Should FOGOs be real?

So, given the importance of the initial defensive zone faceoff on a 4v5 penalty kill, maybe FOGOs should be a thing! There’s of course the risk of your FOGO losing the faceoff and then being stuck on the ice in the defensive zone for a while, which might not be an ideal circumstance (especially if there’s a reason that player doesn’t play on the penalty kill in the first place.) But the impacts of an initial faceoff win might be enough to give it a shot.

Who would be good potential FOGO candidates?

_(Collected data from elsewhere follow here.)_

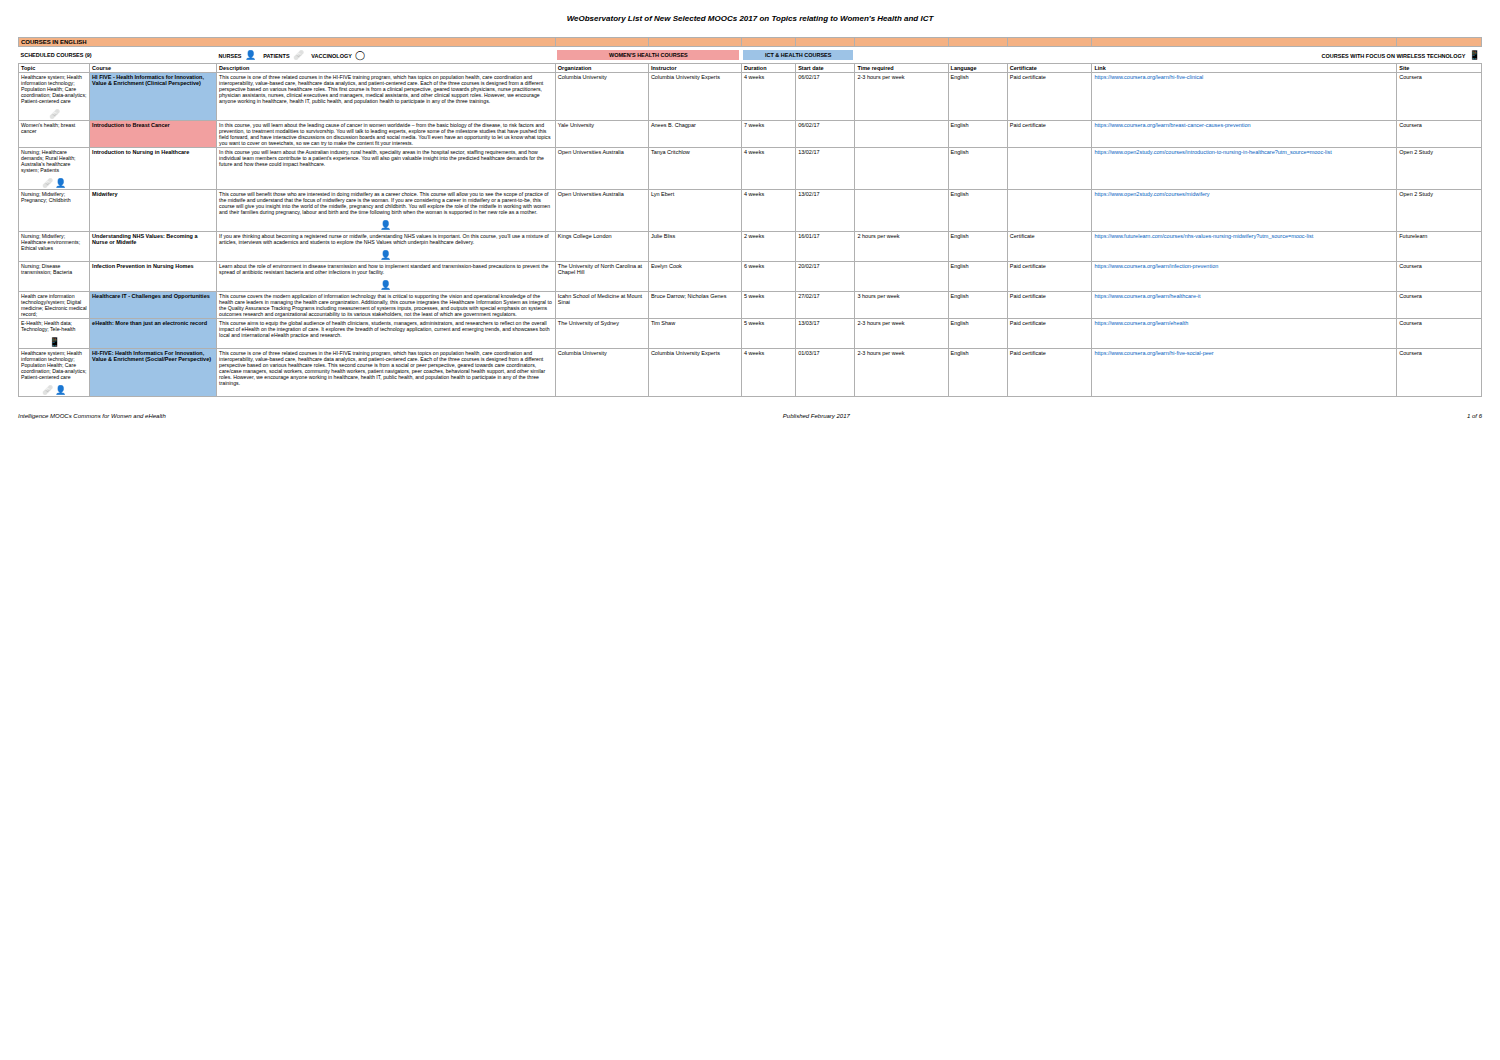WeObservatory List of New Selected MOOCs 2017 on Topics relating to Women's Health and ICT
| COURSES IN ENGLISH | | | | | | | | | |
| SCHEDULED COURSES (9) | NURSES 👤 PATIENTS 🩹 VACCINOLOGY ◯ | WOMEN'S HEALTH COURSES | ICT & HEALTH COURSES | | COURSES WITH FOCUS ON WIRELESS TECHNOLOGY 📱 |
| Topic | Course | Description | Organization | Instructor | Duration | Start date | Time required | Language | Certificate | Link | Site |
| Healthcare system; Health information technology; Population Health; Care coordination; Data-analytics; Patient-centered care 🩹 | HI FIVE - Health Informatics for Innovation, Value & Enrichment (Clinical Perspective) | This course is one of three related courses in the HI-FIVE training program, which has topics on population health, care coordination and interoperability, value-based care, healthcare data analytics, and patient-centered care. Each of the three courses is designed from a different perspective based on various healthcare roles. This first course is from a clinical perspective, geared towards physicians, nurse practitioners, physician assistants, nurses, clinical executives and managers, medical assistants, and other clinical support roles. However, we encourage anyone working in healthcare, health IT, public health, and population health to participate in any of the three trainings. | Columbia University | Columbia University Experts | 4 weeks | 06/02/17 | 2-3 hours per week | English | Paid certificate | https://www.coursera.org/learn/hi-five-clinical | Coursera |
| Women's health; breast cancer | Introduction to Breast Cancer | In this course, you will learn about the leading cause of cancer in women worldwide – from the basic biology of the disease, to risk factors and prevention, to treatment modalities to survivorship. You will talk to leading experts, explore some of the milestone studies that have pushed this field forward, and have interactive discussions on discussion boards and social media. You'll even have an opportunity to let us know what topics you want to cover on tweetchats, so we can try to make the content fit your interests. | Yale University | Anees B. Chagpar | 7 weeks | 06/02/17 | | English | Paid certificate | https://www.coursera.org/learn/breast-cancer-causes-prevention | Coursera |
| Nursing; Healthcare demands; Rural Health; Australia's healthcare system; Patients 🩹 👤 | Introduction to Nursing in Healthcare | In this course you will learn about the Australian industry, rural health, speciality areas in the hospital sector, staffing requirements, and how individual team members contribute to a patient's experience. You will also gain valuable insight into the predicted healthcare demands for the future and how these could impact healthcare. | Open Universities Australia | Tanya Critchlow | 4 weeks | 13/02/17 | | English | | https://www.open2study.com/courses/introduction-to-nursing-in-healthcare?utm_source=mooc-list | Open 2 Study |
| Nursing; Midwifery; Pregnancy; Childbirth | Midwifery | This course will benefit those who are interested in doing midwifery as a career choice. This course will allow you to see the scope of practice of the midwife and understand that the focus of midwifery care is the woman. If you are considering a career in midwifery or a parent-to-be, this course will give you insight into the world of the midwife, pregnancy and childbirth. You will explore the role of the midwife in working with women and their families during pregnancy, labour and birth and the time following birth when the woman is supported in her new role as a mother. 👤 | Open Universities Australia | Lyn Ebert | 4 weeks | 13/02/17 | | English | | https://www.open2study.com/courses/midwifery | Open 2 Study |
| Nursing; Midwifery; Healthcare environments; Ethical values | Understanding NHS Values: Becoming a Nurse or Midwife | If you are thinking about becoming a registered nurse or midwife, understanding NHS values is important. On this course, you'll use a mixture of articles, interviews with academics and students to explore the NHS Values which underpin healthcare delivery. 👤 | Kings College London | Julie Bliss | 2 weeks | 16/01/17 | 2 hours per week | English | Certificate | https://www.futurelearn.com/courses/nhs-values-nursing-midwifery?utm_source=mooc-list | Futurelearn |
| Nursing; Disease transmission; Bacteria | Infection Prevention in Nursing Homes | Learn about the role of environment in disease transmission and how to implement standard and transmission-based precautions to prevent the spread of antibiotic resistant bacteria and other infections in your facility. 👤 | The University of North Carolina at Chapel Hill | Evelyn Cook | 6 weeks | 20/02/17 | | English | Paid certificate | https://www.coursera.org/learn/infection-prevention | Coursera |
| Health care information technology/system; Digital medicine; Electronic medical record; | Healthcare IT - Challenges and Opportunities | This course covers the modern application of information technology that is critical to supporting the vision and operational knowledge of the health care leaders in managing the health care organization. Additionally, this course integrates the Healthcare Information System as integral to the Quality Assurance Tracking Programs including measurement of systems inputs, processes, and outputs with special emphasis on systems outcomes research and organizational accountability to its various stakeholders, not the least of which are government regulators. | Icahn School of Medicine at Mount Sinai | Bruce Darrow; Nicholas Genes | 5 weeks | 27/02/17 | 3 hours per week | English | Paid certificate | https://www.coursera.org/learn/healthcare-it | Coursera |
| E-Health; Health data; Technology; Tele-health 📱 | eHealth: More than just an electronic record | This course aims to equip the global audience of health clinicians, students, managers, administrators, and researchers to reflect on the overall impact of eHealth on the integration of care. It explores the breadth of technology application, current and emerging trends, and showcases both local and international eHealth practice and research. | The University of Sydney | Tim Shaw | 5 weeks | 13/03/17 | 2-3 hours per week | English | Paid certificate | https://www.coursera.org/learn/ehealth | Coursera |
| Healthcare system; Health information technology; Population Health; Care coordination; Data-analytics; Patient-centered care 🩹 👤 | HI-FIVE: Health Informatics For Innovation, Value & Enrichment (Social/Peer Perspective) | This course is one of three related courses in the HI-FIVE training program, which has topics on population health, care coordination and interoperability, value-based care, healthcare data analytics, and patient-centered care. Each of the three courses is designed from a different perspective based on various healthcare roles. This second course is from a social or peer perspective, geared towards care coordinators, care/case managers, social workers, community health workers, patient navigators, peer coaches, behavioral health support, and other similar roles. However, we encourage anyone working in healthcare, health IT, public health, and population health to participate in any of the three trainings. | Columbia University | Columbia University Experts | 4 weeks | 01/03/17 | 2-3 hours per week | English | Paid certificate | https://www.coursera.org/learn/hi-five-social-peer | Coursera |
Intelligence MOOCs Commons for Women and eHealth
Published February 2017
1 of 6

Season Player Team Faceoff Win PK Time
20192020 BO.HORVAT VAN 56.1% 8.1%
20192020 CLAUDE.GIROUX PHI 58.9% 18.3%
20192020 GABRIEL.LANDESKOG COL 55.4% 1.4%
20192020 J.T..MILLER VAN 58.0% 12.1%
20192020 MATT.DUCHENE NSH 55.8% 0.8%
20192020 SIDNEY.CROSBY PIT 55.0% 6.5%
20192020 TYLER.SEGUIN DAL 58.9% 13.8%
20202021 CLAUDE.GIROUX PHI 55.9% 16.8%
20202021 DAVID.KREJCI BOS 58.9% 0.0%
20202021 JOHN.TAVARES TOR 57.8% 0.7%
20202021 LEON.DRAISAITL EDM 56.5% 14.5%
20202021 SIDNEY.CROSBY PIT 57.9% 3.3%
20202021 VINCENT.TROCHECK CAR 55.7% 18.8%

Shown above are players from this season and the previous one who have a 5v5 faceoff win percentage over 55% and play under 20% of their team’s PK minutes. I’ll keep my eye out for anyone joining Jason Spezza in the vaunted FOGO category.

Play-by-play data sourced via the Evolving-Hockey scraper!